Monitors: you win, Dan, you win

So after not inconsiderable thought (as John Major might have said, if he designed RPGs) I have decided to move Monitors over to a dicepool system.

Initial thoughts for the system are as follows:

  • D6-based.
  • Each point of Attribute lets you roll one die.
  • Traits may grant additional dice.
  • Lingering effects may grant or remove dice.
  • Penalty dice remain in use. They are rolled at the beginning of the turn as previously. If the die hits or exceeds the target number, it negates one success on all relevant tasks this turn; on a roll of 1 the effect dissipates and the penalty is removed. Die size varies, so a 1d4 penalty is mild, but a 1d12 penalty is likely to hit hard and often.
  • If you have an appropriate Skill, you gain one automatic success.
  • More difficult tasks require more successes.

Because Skill grants an automatic success, a skilled character will automatically succeed at simple tasks. They will also be much more likely to succeed at more challenging tasks, since they need to roll fewer successes. This system seems preferable to allowing rerolls or changing target numbers, either of which would increase the chance of success but still allows a chance of abject failure - with this system there's only so badly an expert can do. It's also simple, which is a big factor.

Opposed rolls work in the same way - roll Attribute plus relevant traits, highest score wins. On a tie, a skilled character wins. If there's no skill discrepancy, break the tie however you like unless a tie seems appropriate.

The question is, what target number do we use, and how big an Attribute pool? I did some calculations.
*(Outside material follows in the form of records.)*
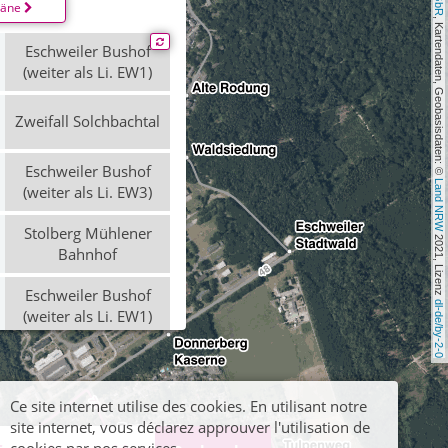
läne
, Kartendaten, Geobasisdaten: © 
Eschweiler Bushof
(weiter als Li. EW1)
Zweifall Solchbachtal
Eschweiler Bushof
Land NRW
(weiter als Li. EW3)
Stolberg Mühlener
 2021, Lizenz 
Bahnhof
Eschweiler Bushof
dl-de/by-2-0
(weiter als Li. EW1)
Zweifall Solchbachtal
Ce site internet utilise des cookies. En utilisant notre
Eschweiler Bushof
site internet, vous déclarez approuver l'utilisation de
(weiter als Li. EW1)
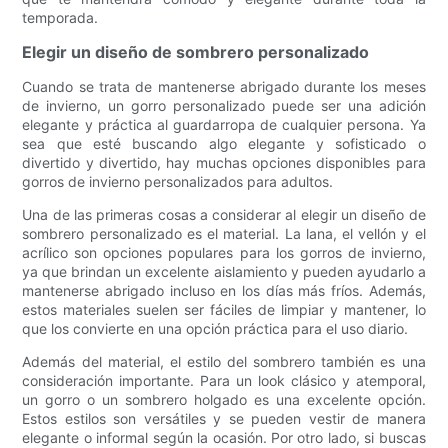
temporada.
Elegir un diseño de sombrero personalizado
Cuando se trata de mantenerse abrigado durante los meses
de invierno, un gorro personalizado puede ser una adición
elegante y práctica al guardarropa de cualquier persona. Ya
sea que esté buscando algo elegante y sofisticado o
divertido y divertido, hay muchas opciones disponibles para
gorros de invierno personalizados para adultos.
Una de las primeras cosas a considerar al elegir un diseño de
sombrero personalizado es el material. La lana, el vellón y el
acrílico son opciones populares para los gorros de invierno,
ya que brindan un excelente aislamiento y pueden ayudarlo a
mantenerse abrigado incluso en los días más fríos. Además,
estos materiales suelen ser fáciles de limpiar y mantener, lo
que los convierte en una opción práctica para el uso diario.
Además del material, el estilo del sombrero también es una
consideración importante. Para un look clásico y atemporal,
un gorro o un sombrero holgado es una excelente opción.
Estos estilos son versátiles y se pueden vestir de manera
elegante o informal según la ocasión. Por otro lado, si buscas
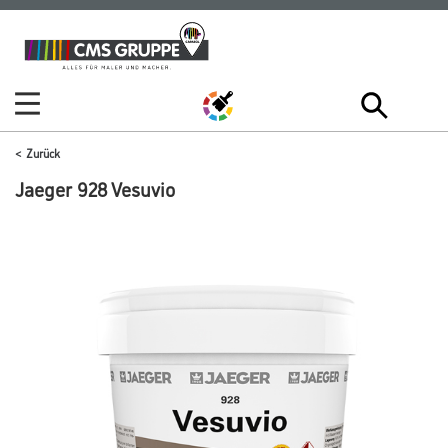
Zum
Zum
Inhalt
Navigationsmenü
springen
springen
Zurück
Jaeger 928 Vesuvio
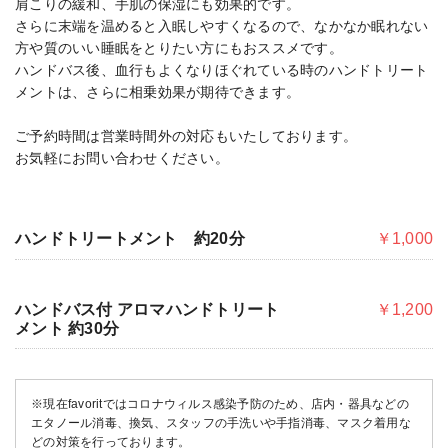
肩こりの緩和、手肌の保湿にも効果的です。
さらに末端を温めると入眠しやすくなるので、なかなか眠れない
方や質のいい睡眠をとりたい方にもおススメです。
ハンドバス後、血行もよくなりほぐれている時のハンドトリート
メントは、さらに相乗効果が期待できます。
ご予約時間は営業時間外の対応もいたしております。
お気軽にお問い合わせください。
ハンドトリートメント 約20分
￥1,000
ハンドバス付 アロマハンドトリート
￥1,200
メント 約30分
※現在favoritではコロナウィルス感染予防のため、店内・器具などの
エタノール消毒、換気、スタッフの手洗いや手指消毒、マスク着用な
どの対策を行っております。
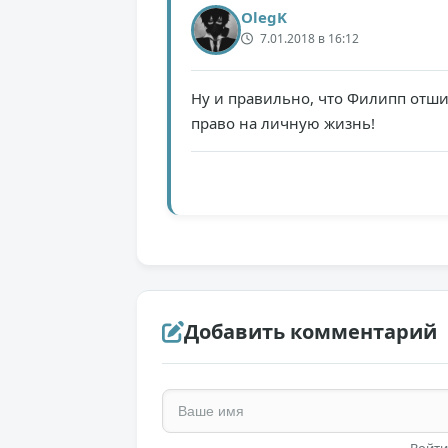
OlegK
7.01.2018 в 16:12
Ну и правильно, что Филипп отши
право на личную жизнь!
Добавить комментарий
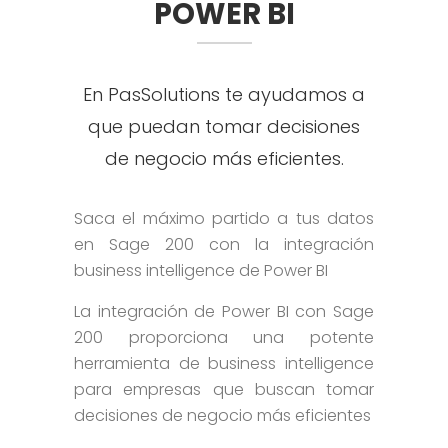
POWER BI
En PasSolutions te ayudamos a
que puedan tomar decisiones
de negocio más eficientes.
Saca el máximo partido a tus datos
en Sage 200 con la integración
business intelligence de Power BI
La integración de Power BI con Sage
200 proporciona una potente
herramienta de business intelligence
para empresas que buscan tomar
decisiones de negocio más eficientes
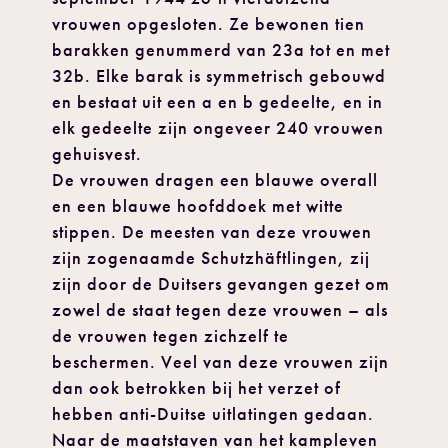
vrouwen opgesloten. Ze bewonen tien
barakken genummerd van 23a tot en met
32b. Elke barak is symmetrisch gebouwd
en bestaat uit een a en b gedeelte, en in
elk gedeelte zijn ongeveer 240 vrouwen
gehuisvest.
De vrouwen dragen een blauwe overall
en een blauwe hoofddoek met witte
stippen. De meesten van deze vrouwen
zijn zogenaamde Schutzhäftlingen, zij
zijn door de Duitsers gevangen gezet om
zowel de staat tegen deze vrouwen – als
de vrouwen tegen zichzelf te
beschermen. Veel van deze vrouwen zijn
dan ook betrokken bij het verzet of
hebben anti-Duitse uitlatingen gedaan.
Naar de maatstaven van het kampleven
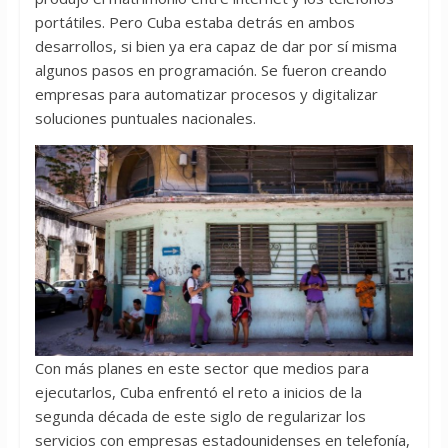
portátiles. Pero Cuba estaba detrás en ambos
desarrollos, si bien ya era capaz de dar por sí misma
algunos pasos en programación. Se fueron creando
empresas para automatizar procesos y digitalizar
soluciones puntuales nacionales.
Con más planes en este sector que medios para
ejecutarlos, Cuba enfrentó el reto a inicios de la
segunda década de este siglo de regularizar los
servicios con empresas estadounidenses en telefonía,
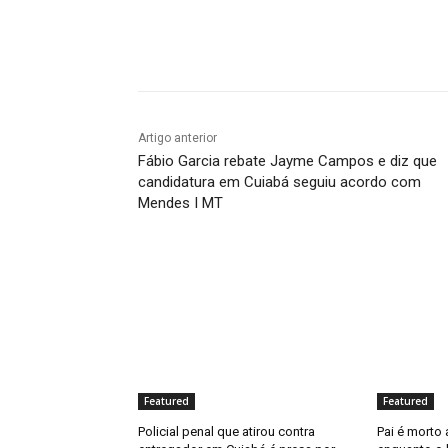
Compartilhado
Artigo anterior
Fábio Garcia rebate Jayme Campos e diz que
candidatura em Cuiabá seguiu acordo com
Mendes I MT
Featured
Featured
Policial penal que atirou contra
Pai é morto a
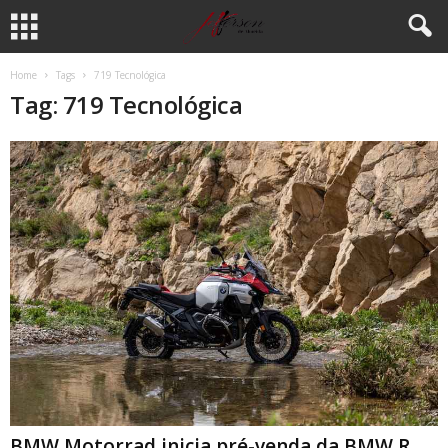
Home
Tags
719 Tecnológica
Tag: 719 Tecnológica
BMW Motorrad inicia pré-venda da BMW R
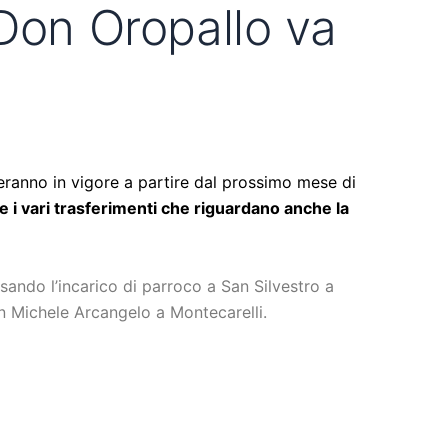
 Don Oropallo va
eranno in vigore a partire dal prossimo mese di
 i vari trasferimenti che riguardano anche la
sando l’incarico di parroco a San Silvestro a
n Michele Arcangelo a Montecarelli.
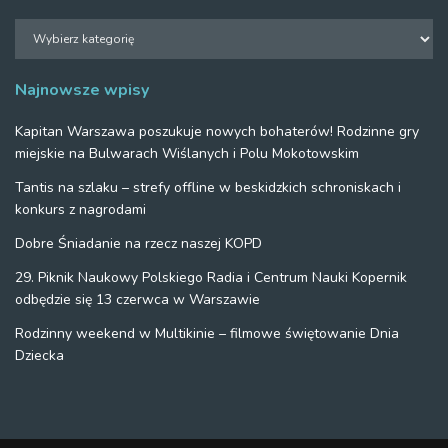
Działy
Najnowsze wpisy
Kapitan Warszawa poszukuje nowych bohaterów! Rodzinne gry
miejskie na Bulwarach Wiślanych i Polu Mokotowskim
Tantis na szlaku – strefy offline w beskidzkich schroniskach i
konkurs z nagrodami
Dobre Śniadanie na rzecz naszej KOPD
29. Piknik Naukowy Polskiego Radia i Centrum Nauki Kopernik
odbędzie się 13 czerwca w Warszawie
Rodzinny weekend w Multikinie – filmowe świętowanie Dnia
Dziecka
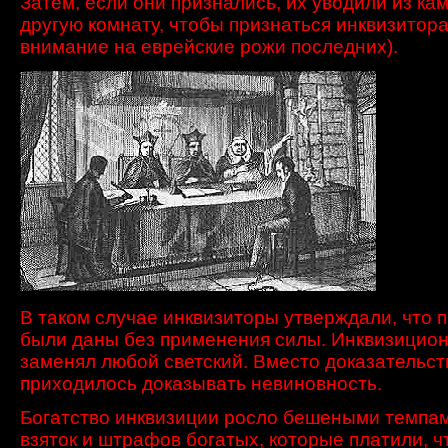
Затем, если
они признались
,
их уводили
из ка
другую комнату, чтобы
признаться
инквизитора
внимание на еврейские рожи последних)
.
В таком случае инквизиторы утверждали, что 
были даны без применения силы. Инквизицион
заменял любой светский. Вместо доказательст
приходилось доказывать невиновность.
Богатство инквизиции росло бешеными темпам
взяток и штрафов богатых, которые платили,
I get the feeling that the sweet spot for this system might be target 3+, 3 dice and 2 successes as the default "moderate skill, average difficulty" challenge. This would give a 75% chance of success - not what I'd pick for a crunchy game, but it seems appropriate in a cheery adventure game of highly competent professionals. A better attribute or having training offers a very high chance of overall success, while even someone with a low attribute has a 45% chance of success on normal challenges. Meanwhile, simple challenges are only an issue for the least competent (67% with a single Attribute and no training). The low target number means difficult scales fairly sharply (which multiple successes always does) but maintains at least a bit of a curve; compared to even the 4+ probabilities there's far less of a gulf.
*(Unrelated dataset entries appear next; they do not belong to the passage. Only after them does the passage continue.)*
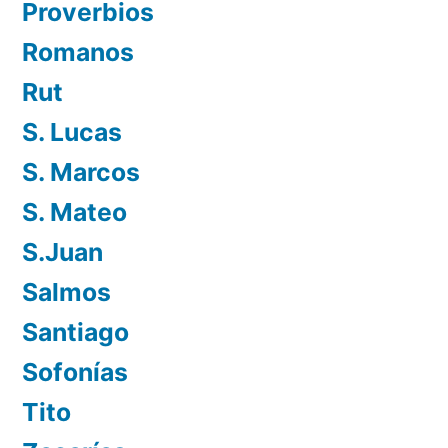
Proverbios
Romanos
Rut
S. Lucas
S. Marcos
S. Mateo
S.Juan
Salmos
Santiago
Sofonías
Tito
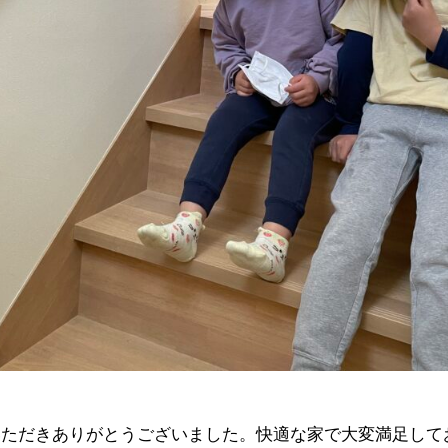
いただきありがとうございました。快適な家で大変満足して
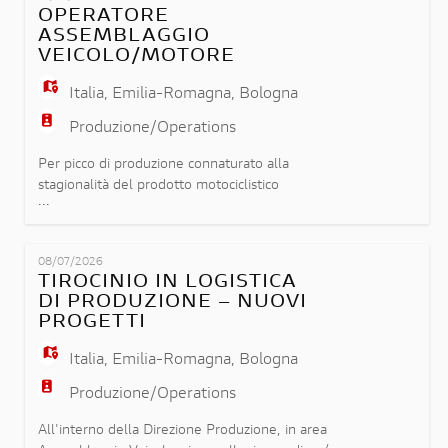
promozione della vendita della collezione Ducati
OPERATORE
Apparel; - Assistenza ai clienti nella scelta dei
ASSEMBLAGGIO
prodotti, garante
VEICOLO/MOTORE
Italia
,
Emilia-Romagna
,
Bologna
Produzione/Operations
Per picco di produzione connaturato alla
stagionalità del prodotto motociclistico
...
ricerchiamo operatori meccanici in linea di
montaggio. L'attività lavorativa è incentrata
nell'esecuzione di fasi manuali di assemblaggio in
08/07/2026
linea di montaggio. Requisiti: - Pregressa
TIROCINIO IN LOGISTICA
esperienza in catena di montaggio anche di breve
DI PRODUZIONE – NUOVI
durata - Conoscenza tecnica e pr
PROGETTI
Italia
,
Emilia-Romagna
,
Bologna
Produzione/Operations
All'interno della Direzione Produzione, in area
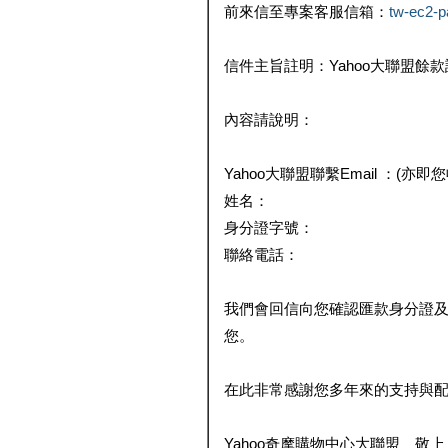
前來信至專案客服信箱：
tw-ec2-
信件主旨註明：Yahoo大聯盟餘
內容請說明：
Yahoo大聯盟聯繫Email ：(亦即
姓名：
身分證字號：
聯絡電話：
我們會回信向您確認匯款身分證
您。
在此非常感謝您多年來的支持與
Yahoo奇摩購物中心大聯盟 敬上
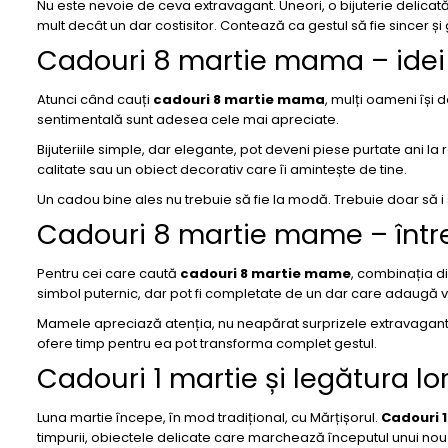
Nu este nevoie de ceva extravagant. Uneori, o bijuterie delicată
mult decât un dar costisitor. Contează ca gestul să fie sincer și
Cadouri 8 martie mama – idei
Atunci când cauți
cadouri 8 martie mama
, mulți oameni își 
sentimentală sunt adesea cele mai apreciate.
Bijuteriile simple, dar elegante, pot deveni piese purtate ani la
calitate sau un obiect decorativ care îi amintește de tine.
Un cadou bine ales nu trebuie să fie la modă. Trebuie doar să i
Cadouri 8 martie mame – între
Pentru cei care caută
cadouri 8 martie mame
, combinația d
simbol puternic, dar pot fi completate de un dar care adaugă v
Mamele apreciază atenția, nu neapărat surprizele extravagante
ofere timp pentru ea pot transforma complet gestul.
Cadouri 1 martie și legătura lo
Luna martie începe, în mod tradițional, cu Mărțișorul.
Cadouri 1
timpurii, obiectele delicate care marchează începutul unui nou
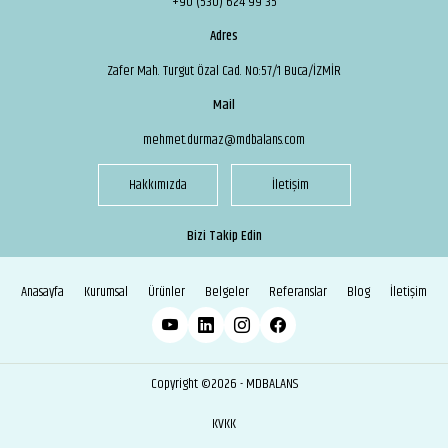
+90 (530) 624 99 35
Adres
Zafer Mah. Turgut Özal Cad. No:57/1 Buca/İZMİR
Mail
mehmet.durmaz@mdbalans.com
Hakkımızda
İletişim
Bizi Takip Edin
Anasayfa
Kurumsal
Ürünler
Belgeler
Referanslar
Blog
İletişim
Copyright ©2026 - MDBALANS
KVKK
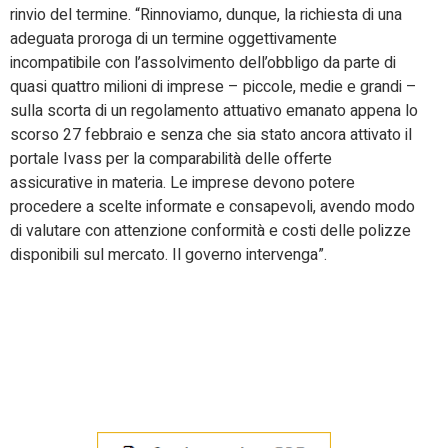
rinvio del termine. “Rinnoviamo, dunque, la richiesta di una
adeguata proroga di un termine oggettivamente
incompatibile con l’assolvimento dell’obbligo da parte di
quasi quattro milioni di imprese – piccole, medie e grandi –
sulla scorta di un regolamento attuativo emanato appena lo
scorso 27 febbraio e senza che sia stato ancora attivato il
portale Ivass per la comparabilità delle offerte
assicurative in materia. Le imprese devono potere
procedere a scelte informate e consapevoli, avendo modo
di valutare con attenzione conformità e costi delle polizze
disponibili sul mercato. Il governo intervenga”.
In this case, we could reasonably assume that Attributes go from 1-5, but Monitors (due to exacting recruitment rules) can't have any lower than 2. This immediately offers the possibility of NPCs just being bad at things and getting shown up. There might be the odd Monitor PC with an Attribute of 2, but in most cases they'll be at least a little higher. On the other hand, training continues to be relevant whatever your Attributes are; on an average task an Attribute 5 PC will fail one time in twenty, while a trained Attribute 5 PC will fail less than one time in two hundred. I would expect dicepools to generally cap out at 8 (Attribute 5 + 2 traits + assistance).

Difficulties will go up several steps but down only one. Most die rolls should require 2 successes or more, but the Easy 1 success roll is there for when failure might be interesting and/or diepools are very small. Anything particularly easy just works. Harder tasks are much more interesting, because they let you highlight the competence and heroism of your arcane cyber-lizard by doing things that are really freakin' hard.